La terza è alla televisione (quindi sempre a noi). Quello che forse è il media più efficace per trasmettere un messaggio utile alla comunità viene usato per intrattenere, divertire, creare una storia. Ecco che chi punta il dito verso la luna, in questo caso lo scienziato, diventa l’attrazione principale, si trasforma nel guru che cerchiamo. Ciò non inizia per ego dello stesso, ma perché è quello che vuole lo spettatore. Un eroe, un cattivo, il protagonista di una storia. Il problema, cioè l’imminente distruzione del pianeta, non è più l’attrazione principale.
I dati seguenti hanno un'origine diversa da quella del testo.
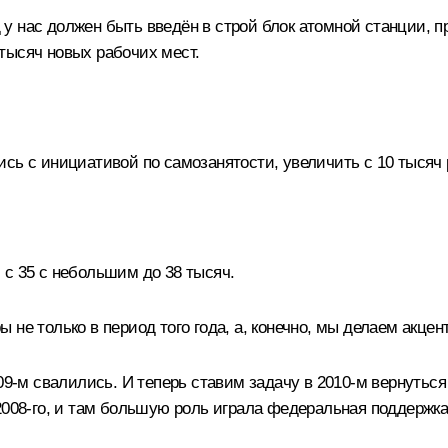
у нас должен быть введён в строй блок атомной станции, п
тысяч новых рабочих мест.
ь с инициативой по самозанятости, увеличить с 10 тысяч 
с 35 с небольшим до 38 тысяч.
не только в период того года, а, конечно, мы делаем акцен
09-м свалились. И теперь ставим задачу в 2010-м вернуться
2008-го, и там большую роль играла федеральная поддержка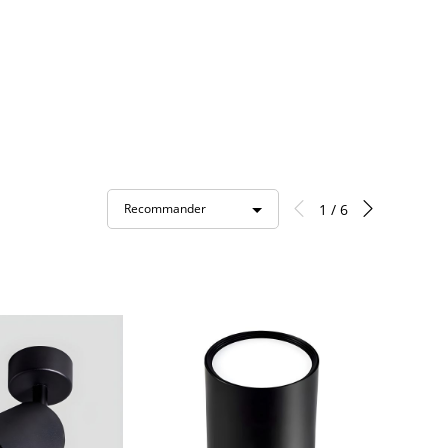
1 / 6
Recommander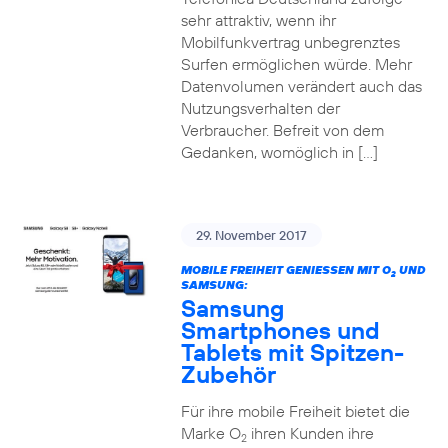
sehr attraktiv, wenn ihr
Mobilfunkvertrag unbegrenztes
Surfen ermöglichen würde. Mehr
Datenvolumen verändert auch das
Nutzungsverhalten der
Verbraucher. Befreit von dem
Gedanken, womöglich in […]
29. November 2017
MOBILE FREIHEIT GENIESSEN MIT O
UND
2
SAMSUNG:
Samsung
Smartphones und
Tablets mit Spitzen-
Zubehör
Für ihre mobile Freiheit bietet die
Marke O
ihren Kunden ihre
2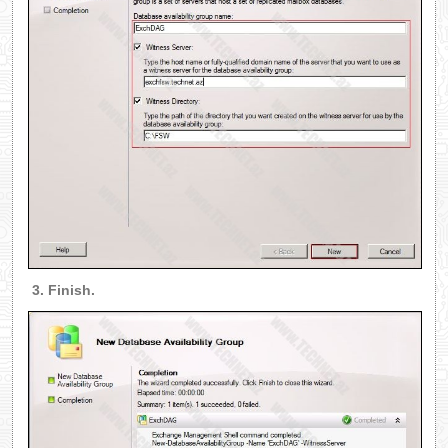
3. Finish.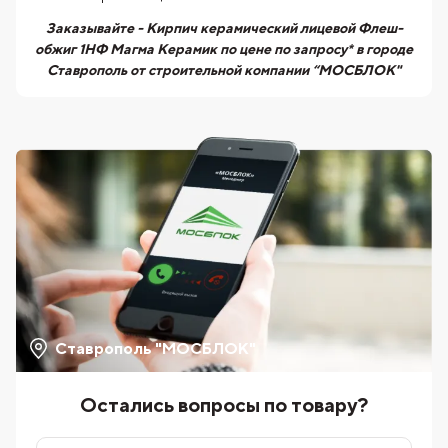
Заказывайте - Кирпич керамический лицевой Флеш-
обжиг 1НФ Магма Керамик по цене по запросу* в городе
Ставрополь от строительной компании “МОСБЛОК"
Ставрополь "МОСБЛОК"
Остались вопросы по товару?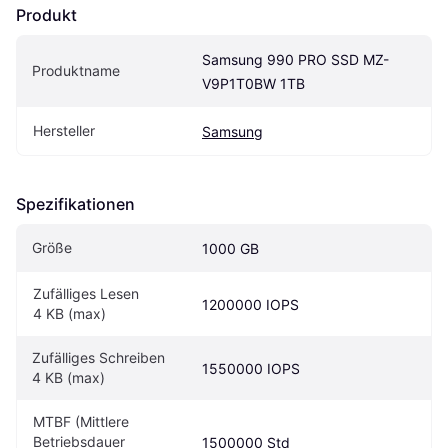
Produkt
Samsung 990 PRO SSD MZ-
Produktname
V9P1T0BW 1TB
Hersteller
Samsung
Spezifikationen
Größe
1000 GB
Zufälliges Lesen 
1200000 IOPS
4 KB (max)
Zufälliges Schreiben 
1550000 IOPS
4 KB (max)
MTBF (Mittlere 
Betriebsdauer 
1500000 Std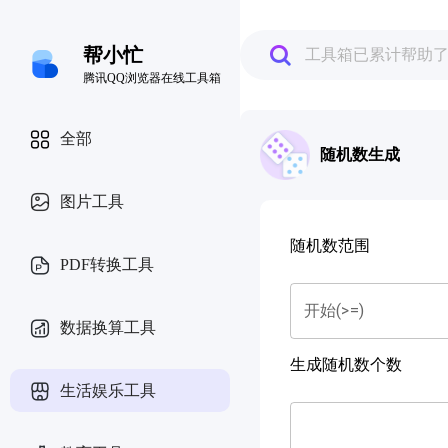
帮小忙
工具箱已累计帮助
腾讯QQ浏览器在线工具箱
全部
随机数生成
图片工具
随机数范围
PDF转换工具
开始(>=)
数据换算工具
生成随机数个数
生活娱乐工具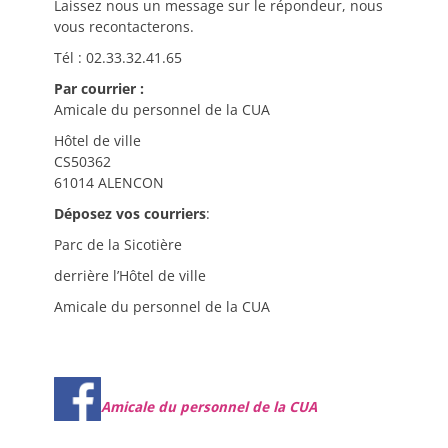
Laissez nous un message sur le répondeur, nous
vous recontacterons.
Tél : 02.33.32.41.65
Par courrier :
Amicale du personnel de la CUA
Hôtel de ville
CS50362
61014 ALENCON
Déposez vos courriers
:
Parc de la Sicotière
derrière l’Hôtel de ville
Amicale du personnel de la CUA
Amicale du personnel de la CUA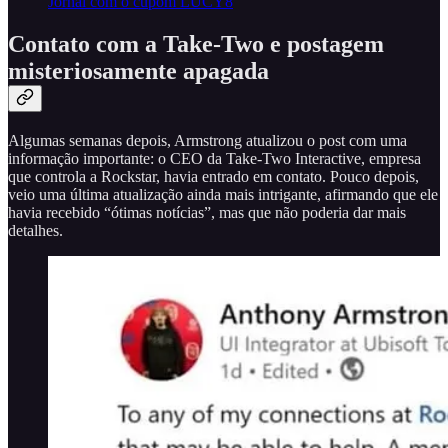
Jornal com o cupom LUCY8
Contato com a Take-Two e postagem
misteriosamente apagada
Algumas semanas depois, Armstrong atualizou o post com uma
informação importante: o CEO da Take-Two Interactive, empresa
que controla a Rockstar, havia entrado em contato. Pouco depois,
veio uma última atualização ainda mais intrigante, afirmando que ele
havia recebido “ótimas notícias”, mas que não poderia dar mais
detalhes.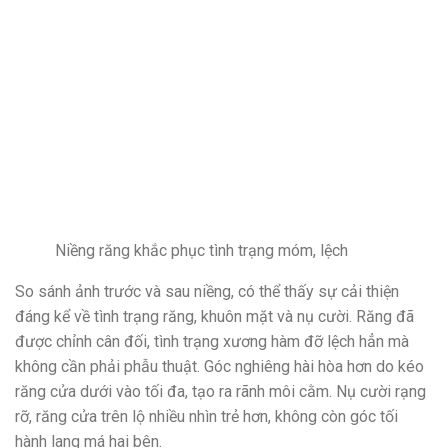
Niềng răng khắc phục tình trạng móm, lệch
So sánh ảnh trước và sau niềng, có thể thấy sự cải thiện
đáng kể về tình trạng răng, khuôn mặt và nụ cười. Răng đã
được chỉnh cân đối, tình trạng xương hàm đỡ lệch hẳn mà
không cần phải phẫu thuật. Góc nghiêng hài hòa hơn do kéo
răng cửa dưới vào tối đa, tạo ra rãnh môi cằm. Nụ cười rạng
rỡ, răng cửa trên lộ nhiều nhìn trẻ hơn, không còn góc tối
hành lang má hai bên.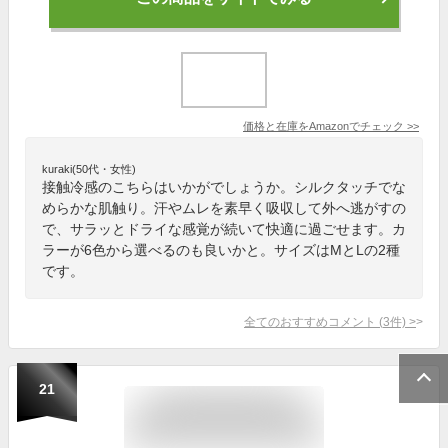
価格と在庫を
Amazon
でチェック
>>
kuraki(50代・女性)
接触冷感のこちらはいかがでしょうか。シルクタッチでな
めらかな肌触り。汗やムレを素早く吸収して外へ逃がすの
で、サラッとドライな感覚が続いて快適に過ごせます。カ
ラーが6色から選べるのも良いかと。サイズはMとLの2種
です。
全てのおすすめコメント
(
3
件)
>
21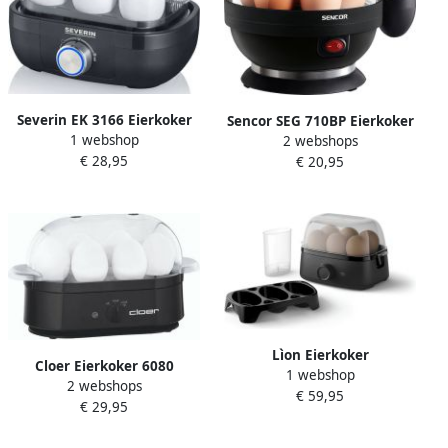
Severin EK 3166 Eierkoker
Sencor SEG 710BP Eierkoker
1 webshop
Electrisch 6 eieren matt
2 webshops
Luxe Zwart
€ 28,95
zwart
€ 20,95
Lìon Eierkoker
Cloer Eierkoker 6080
1 webshop
Automatische Uitschakeling
2 webshops
Eierkoker
€ 59,95
Eierkoker met Pocheerbakj
€ 29,95
Zwart 19cm x 14cm x 13cm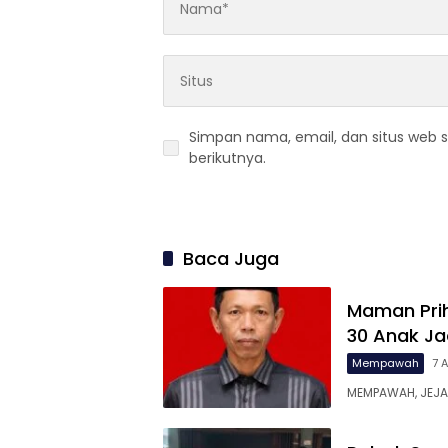
Simpan nama, email, dan situs web 
berikutnya.
Baca Juga
Maman Pri
30 Anak Ja
Mempawah
7 
MEMPAWAH, JEJA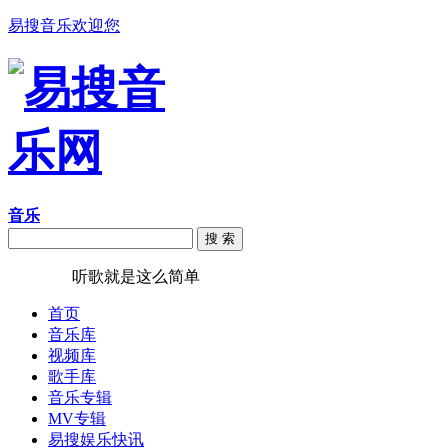
易搜音乐欢迎您
音乐
搜 索
易搜音乐
听歌就是这么简单
首页
音乐库
视频库
歌手库
音乐专辑
MV专辑
易搜娱乐快讯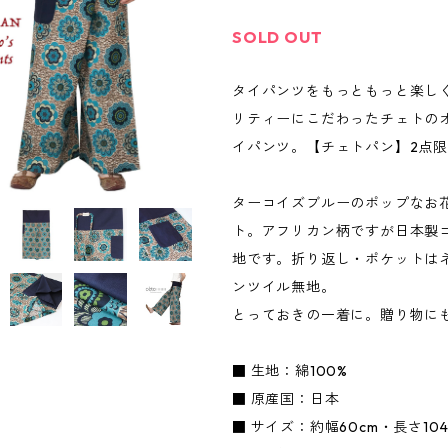
SOLD OUT
タイパンツをもっともっと楽し
リティーにこだわったチェトの
イパンツ。【チェトパン】2点
ターコイズブルーのポップなお
ト。アフリカン柄ですが日本製コ
地です。折り返し・ポケットは
ンツイル無地。
とっておきの一着に。贈り物に
■ 生地：綿100%
■ 原産国：日本
■ サイズ：約幅60cm・長さ104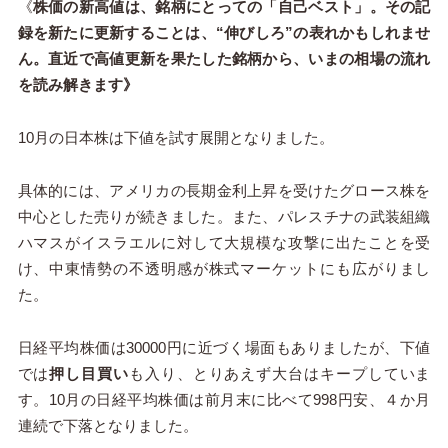
《
株価の新高値は、銘柄にとっての「自己ベスト」。その記
録を新たに更新することは、“伸びしろ”の表れかもしれませ
ん。直近で高値更新を果たした銘柄から、いまの相場の流れ
を読み解きます》
10月の日本株は下値を試す展開となりました。
具体的には、アメリカの長期金利上昇を受けたグロース株を
中心とした売りが続きました。また、パレスチナの武装組織
ハマスがイスラエルに対して大規模な攻撃に出たことを受
け、中東情勢の不透明感が株式マーケットにも広がりまし
た。
日経平均株価は30000円に近づく場面もありましたが、下値
では
押し目買い
も入り、とりあえず大台はキープしていま
す。10月の日経平均株価は前月末に比べて998円安、４か月
連続で下落となりました。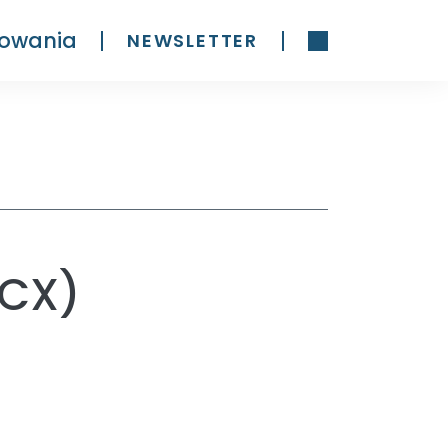
owania
NEWSLETTER
RCX)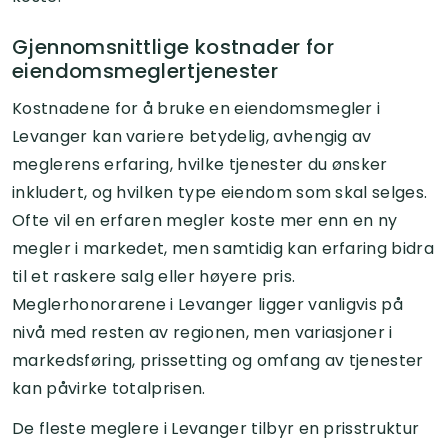
Gjennomsnittlige kostnader for
eiendomsmeglertjenester
Kostnadene for å bruke en eiendomsmegler i
Levanger kan variere betydelig, avhengig av
meglerens erfaring, hvilke tjenester du ønsker
inkludert, og hvilken type eiendom som skal selges.
Ofte vil en erfaren megler koste mer enn en ny
megler i markedet, men samtidig kan erfaring bidra
til et raskere salg eller høyere pris.
Meglerhonorarene i Levanger ligger vanligvis på
nivå med resten av regionen, men variasjoner i
markedsføring, prissetting og omfang av tjenester
kan påvirke totalprisen.
De fleste meglere i Levanger tilbyr en prisstruktur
La quarta è alla comunità scientifica, ed è duplice. Prima di tutto è interessante notare come il professore decida di attribuire tutti i meriti della scoperta alla studente promettente, cosa alquanto improbabile all’interno dell’accademia. Solitamente il docente si nutre di fama mettendo in ombra i propri studenti; non sempre è così, ma è prassi comune. Successivamente, però, anche il nostro professore tutto d’un pezzo si lascia corrompere. Ormai nutrito di fama e successo, non può più rinunciarvi, tanto da venir meno alla propria etica. Un compromesso dopo l’altro, lo scienziato corretto diventa solo un megafono del potere politico.

Quasi ci si dimentica, osservando il mondo e le sue irrazionali risposte, che la fine è arrivata e non è stato fatto nulla per impedirlo. Così ogni parte si rende conto, ora che la cometa è ben visibile nel cielo, delle proprie debolezze. La politica fa quello che sa fare meglio quando sbaglia: fugge. Il popolo fa altrettanto, impazzendo. La comunità scientifica non esiste più. A guardare la televisione, ormai, non è rimasto nessuno.